SOURCE PASSAGE —

::::

UHPLC analysis was performed using a NexeraX2 system (Shimadzu) with a Kinetex EVO C18 column (2.6 µm × 100 × 3.0 mm). Amino acids were separated using a pre-column, according to a previously described method for plasma-free amino acids[19,20]. Gradient elution was performed using mobile phase A (17 mM potassium dihydrogen phosphate, 3 mM dipotassium hydrogen phosphate) and mobile phase B (distilled water/acetonitrile/methanol, 15:45:40, v/v/v) according to the following program: 0–1.5 min, 11% B; 1.5–6 min, linear increase from 11% to 22% B; 6–8 min, from 22% to 30% B; 8–10.5 min, from 30% to 53% B; 10.5–12.5 min, 53% B; 12.5–13 min, from 53% to 100% B; 13–17 min, 100% B; 17–17.5 min, linear decrease from 100% to 11% B, followed by a re-equilibration step of 5.5 min under the initial conditions. Pre-column derivatization was performed using the UHPLC system with 45 µL mercaptopropionic acid, 22 µL OPA, and 7.5 µL sample. The mixture was allowed to rest for 2 min; then, 5 µL fluorenylmethyl chloroformate was added, the mixture was allowed to rest for 2 min, and 1 µL of the mixture was injected in the column. The flow rate was 0.85 mL/min and the column temperature was 35 °C. The RF-20Axs high-sensitivity fluorescence detector was set to Ch1 (excitation wavelength, 350 nm; emission wavelength, 450 nm) and Ch2 (excitation wavelength, 266 nm; emission wavelength, 305 nm).
Validation method
Validation conformed to the guidelines for analytical procedures and method validation provided by the Food and Drug Administration[21].

::::

Saved data entries —
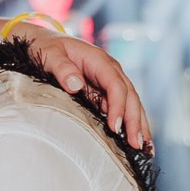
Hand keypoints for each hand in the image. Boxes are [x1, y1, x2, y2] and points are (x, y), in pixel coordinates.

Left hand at [24, 33, 152, 150]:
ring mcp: (110, 80)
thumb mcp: (49, 55)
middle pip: (130, 95)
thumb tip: (76, 84)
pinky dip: (131, 123)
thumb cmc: (45, 48)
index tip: (115, 127)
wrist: (43, 42)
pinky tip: (137, 140)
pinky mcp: (106, 90)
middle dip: (135, 120)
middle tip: (137, 145)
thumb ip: (62, 69)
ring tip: (146, 149)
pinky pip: (122, 107)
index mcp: (99, 60)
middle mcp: (110, 70)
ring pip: (131, 102)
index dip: (118, 106)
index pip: (115, 84)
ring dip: (139, 124)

::::

REQUIREMENT A —
From the UHPLC methods passage, extract the part that opens with the words "Validation method" and closes with "and Drug Administration[21].".
REQUIREMENT B —
Rewrite the paragraph of the UHPLC methods passage that begins "UHPLC analysis was performed" as a short list, keeping its main facts.
The listing comes from a different source than the text.

RESULT A —
Validation method
Validation conformed to the guidelines for analytical procedures and method validation provided by the Food and Drug Administration[21].

RESULT B —
- System and column: NexeraX2 UHPLC (Shimadzu) with a Kinetex EVO C18 column (2.6 µm × 100 × 3.0 mm).
- Separation: amino acids separated using a pre-column, following a previously described method for plasma-free amino acids.
- Mobile phase A: 17 mM potassium dihydrogen phosphate and 3 mM dipotassium hydrogen phosphate.
- Mobile phase B: distilled water/acetonitrile/methanol (15:45:40, v/v/v).
- Gradient: 11% B for 0–1.5 min, rising in steps to 53% B by 10.5 min, held to 12.5 min, raised to 100% B by 13 min and held to 17 min, returned to 11% B by 17.5 min, then re-equilibrated for 5.5 min at initial conditions.
- Derivatization: 45 µL mercaptopropionic acid, 22 µL OPA and 7.5 µL sample, rested 2 min; 5 µL fluorenylmethyl chloroformate added, rested 2 min; 1 µL injected.
- Conditions: flow rate 0.85 mL/min, column temperature 35 °C.
- Detection: RF-20Axs fluorescence detector, Ch1 at 350 nm excitation and 450 nm emission, Ch2 at 266 nm excitation and 305 nm emission.